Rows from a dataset
★ ★ ★ ★ ★
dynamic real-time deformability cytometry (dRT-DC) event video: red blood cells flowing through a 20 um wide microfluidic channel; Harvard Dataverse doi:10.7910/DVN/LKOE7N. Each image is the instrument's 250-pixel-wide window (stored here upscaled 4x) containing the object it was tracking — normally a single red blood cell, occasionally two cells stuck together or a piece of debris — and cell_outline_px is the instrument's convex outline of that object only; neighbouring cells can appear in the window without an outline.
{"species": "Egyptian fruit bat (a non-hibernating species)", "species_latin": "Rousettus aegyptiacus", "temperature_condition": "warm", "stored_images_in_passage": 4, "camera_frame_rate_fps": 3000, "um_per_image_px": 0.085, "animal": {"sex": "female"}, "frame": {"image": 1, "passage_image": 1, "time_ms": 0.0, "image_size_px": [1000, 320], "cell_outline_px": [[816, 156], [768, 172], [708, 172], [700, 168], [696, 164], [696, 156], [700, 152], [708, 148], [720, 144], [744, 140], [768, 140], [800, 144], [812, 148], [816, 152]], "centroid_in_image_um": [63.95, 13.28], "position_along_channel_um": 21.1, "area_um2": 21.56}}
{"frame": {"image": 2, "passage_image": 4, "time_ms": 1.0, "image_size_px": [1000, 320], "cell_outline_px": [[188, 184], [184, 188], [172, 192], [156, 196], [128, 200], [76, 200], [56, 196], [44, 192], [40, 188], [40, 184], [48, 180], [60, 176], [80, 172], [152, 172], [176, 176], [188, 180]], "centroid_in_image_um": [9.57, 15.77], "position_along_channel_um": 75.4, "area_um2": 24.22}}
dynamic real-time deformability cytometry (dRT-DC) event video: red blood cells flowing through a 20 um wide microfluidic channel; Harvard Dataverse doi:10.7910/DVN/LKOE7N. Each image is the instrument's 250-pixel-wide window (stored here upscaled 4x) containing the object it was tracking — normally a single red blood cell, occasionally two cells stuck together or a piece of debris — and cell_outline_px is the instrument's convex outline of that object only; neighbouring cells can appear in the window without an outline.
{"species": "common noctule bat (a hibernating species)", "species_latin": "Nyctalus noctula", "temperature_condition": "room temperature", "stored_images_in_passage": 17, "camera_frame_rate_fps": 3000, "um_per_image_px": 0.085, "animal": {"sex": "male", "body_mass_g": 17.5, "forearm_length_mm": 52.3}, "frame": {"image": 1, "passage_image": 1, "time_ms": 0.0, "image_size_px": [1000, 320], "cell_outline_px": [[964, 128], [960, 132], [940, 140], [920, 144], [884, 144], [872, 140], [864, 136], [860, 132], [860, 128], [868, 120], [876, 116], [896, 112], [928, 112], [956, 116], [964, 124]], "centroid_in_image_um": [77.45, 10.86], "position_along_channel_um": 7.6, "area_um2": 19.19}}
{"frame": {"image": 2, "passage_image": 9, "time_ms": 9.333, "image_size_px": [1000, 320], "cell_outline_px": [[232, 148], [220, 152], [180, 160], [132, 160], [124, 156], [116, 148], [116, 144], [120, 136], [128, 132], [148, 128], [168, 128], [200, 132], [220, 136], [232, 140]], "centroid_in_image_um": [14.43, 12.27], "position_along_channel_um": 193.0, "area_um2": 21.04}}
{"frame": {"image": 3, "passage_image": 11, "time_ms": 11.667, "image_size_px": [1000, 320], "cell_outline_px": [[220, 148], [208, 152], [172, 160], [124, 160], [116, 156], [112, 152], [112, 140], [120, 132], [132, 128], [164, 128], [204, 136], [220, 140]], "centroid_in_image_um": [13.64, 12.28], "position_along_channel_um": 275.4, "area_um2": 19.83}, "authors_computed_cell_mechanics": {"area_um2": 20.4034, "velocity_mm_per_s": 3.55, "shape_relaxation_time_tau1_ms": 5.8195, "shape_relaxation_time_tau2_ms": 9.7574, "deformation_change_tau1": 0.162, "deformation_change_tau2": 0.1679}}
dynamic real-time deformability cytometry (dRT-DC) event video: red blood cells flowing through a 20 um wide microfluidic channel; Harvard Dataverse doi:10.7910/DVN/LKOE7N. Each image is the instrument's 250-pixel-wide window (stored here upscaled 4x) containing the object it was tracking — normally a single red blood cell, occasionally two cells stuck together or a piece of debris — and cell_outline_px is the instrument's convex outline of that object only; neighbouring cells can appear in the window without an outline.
★ ★ ★ ★ ★
Repeat the records above exactly, from the first line to the last.

ANSWER:
dynamic real-time deformability cytometry (dRT-DC) event video: red blood cells flowing through a 20 um wide microfluidic channel; Harvard Dataverse doi:10.7910/DVN/LKOE7N. Each image is the instrument's 250-pixel-wide window (stored here upscaled 4x) containing the object it was tracking — normally a single red blood cell, occasionally two cells stuck together or a piece of debris — and cell_outline_px is the instrument's convex outline of that object only; neighbouring cells can appear in the window without an outline.
{"species": "Egyptian fruit bat (a non-hibernating species)", "species_latin": "Rousettus aegyptiacus", "temperature_condition": "warm", "stored_images_in_passage": 4, "camera_frame_rate_fps": 3000, "um_per_image_px": 0.085, "animal": {"sex": "female"}, "frame": {"image": 1, "passage_image": 1, "time_ms": 0.0, "image_size_px": [1000, 320], "cell_outline_px": [[816, 156], [768, 172], [708, 172], [700, 168], [696, 164], [696, 156], [700, 152], [708, 148], [720, 144], [744, 140], [768, 140], [800, 144], [812, 148], [816, 152]], "centroid_in_image_um": [63.95, 13.28], "position_along_channel_um": 21.1, "area_um2": 21.56}}
{"frame": {"image": 2, "passage_image": 4, "time_ms": 1.0, "image_size_px": [1000, 320], "cell_outline_px": [[188, 184], [184, 188], [172, 192], [156, 196], [128, 200], [76, 200], [56, 196], [44, 192], [40, 188], [40, 184], [48, 180], [60, 176], [80, 172], [152, 172], [176, 176], [188, 180]], "centroid_in_image_um": [9.57, 15.77], "position_along_channel_um": 75.4, "area_um2": 24.22}}
dynamic real-time deformability cytometry (dRT-DC) event video: red blood cells flowing through a 20 um wide microfluidic channel; Harvard Dataverse doi:10.7910/DVN/LKOE7N. Each image is the instrument's 250-pixel-wide window (stored here upscaled 4x) containing the object it was tracking — normally a single red blood cell, occasionally two cells stuck together or a piece of debris — and cell_outline_px is the instrument's convex outline of that object only; neighbouring cells can appear in the window without an outline.
{"species": "common noctule bat (a hibernating species)", "species_latin": "Nyctalus noctula", "temperature_condition": "room temperature", "stored_images_in_passage": 17, "camera_frame_rate_fps": 3000, "um_per_image_px": 0.085, "animal": {"sex": "male", "body_mass_g": 17.5, "forearm_length_mm": 52.3}, "frame": {"image": 1, "passage_image": 1, "time_ms": 0.0, "image_size_px": [1000, 320], "cell_outline_px": [[964, 128], [960, 132], [940, 140], [920, 144], [884, 144], [872, 140], [864, 136], [860, 132], [860, 128], [868, 120], [876, 116], [896, 112], [928, 112], [956, 116], [964, 124]], "centroid_in_image_um": [77.45, 10.86], "position_along_channel_um": 7.6, "area_um2": 19.19}}
{"frame": {"image": 2, "passage_image": 9, "time_ms": 9.333, "image_size_px": [1000, 320], "cell_outline_px": [[232, 148], [220, 152], [180, 160], [132, 160], [124, 156], [116, 148], [116, 144], [120, 136], [128, 132], [148, 128], [168, 128], [200, 132], [220, 136], [232, 140]], "centroid_in_image_um": [14.43, 12.27], "position_along_channel_um": 193.0, "area_um2": 21.04}}
{"frame": {"image": 3, "passage_image": 11, "time_ms": 11.667, "image_size_px": [1000, 320], "cell_outline_px": [[220, 148], [208, 152], [172, 160], [124, 160], [116, 156], [112, 152], [112, 140], [120, 132], [132, 128], [164, 128], [204, 136], [220, 140]], "centroid_in_image_um": [13.64, 12.28], "position_along_channel_um": 275.4, "area_um2": 19.83}, "authors_computed_cell_mechanics": {"area_um2": 20.4034, "velocity_mm_per_s": 3.55, "shape_relaxation_time_tau1_ms": 5.8195, "shape_relaxation_time_tau2_ms": 9.7574, "deformation_change_tau1": 0.162, "deformation_change_tau2": 0.1679}}
dynamic real-time deformability cytometry (dRT-DC) event video: red blood cells flowing through a 20 um wide microfluidic channel; Harvard Dataverse doi:10.7910/DVN/LKOE7N. Each image is the instrument's 250-pixel-wide window (stored here upscaled 4x) containing the object it was tracking — normally a single red blood cell, occasionally two cells stuck together or a piece of debris — and cell_outline_px is the instrument's convex outline of that object only; neighbouring cells can appear in the window without an outline.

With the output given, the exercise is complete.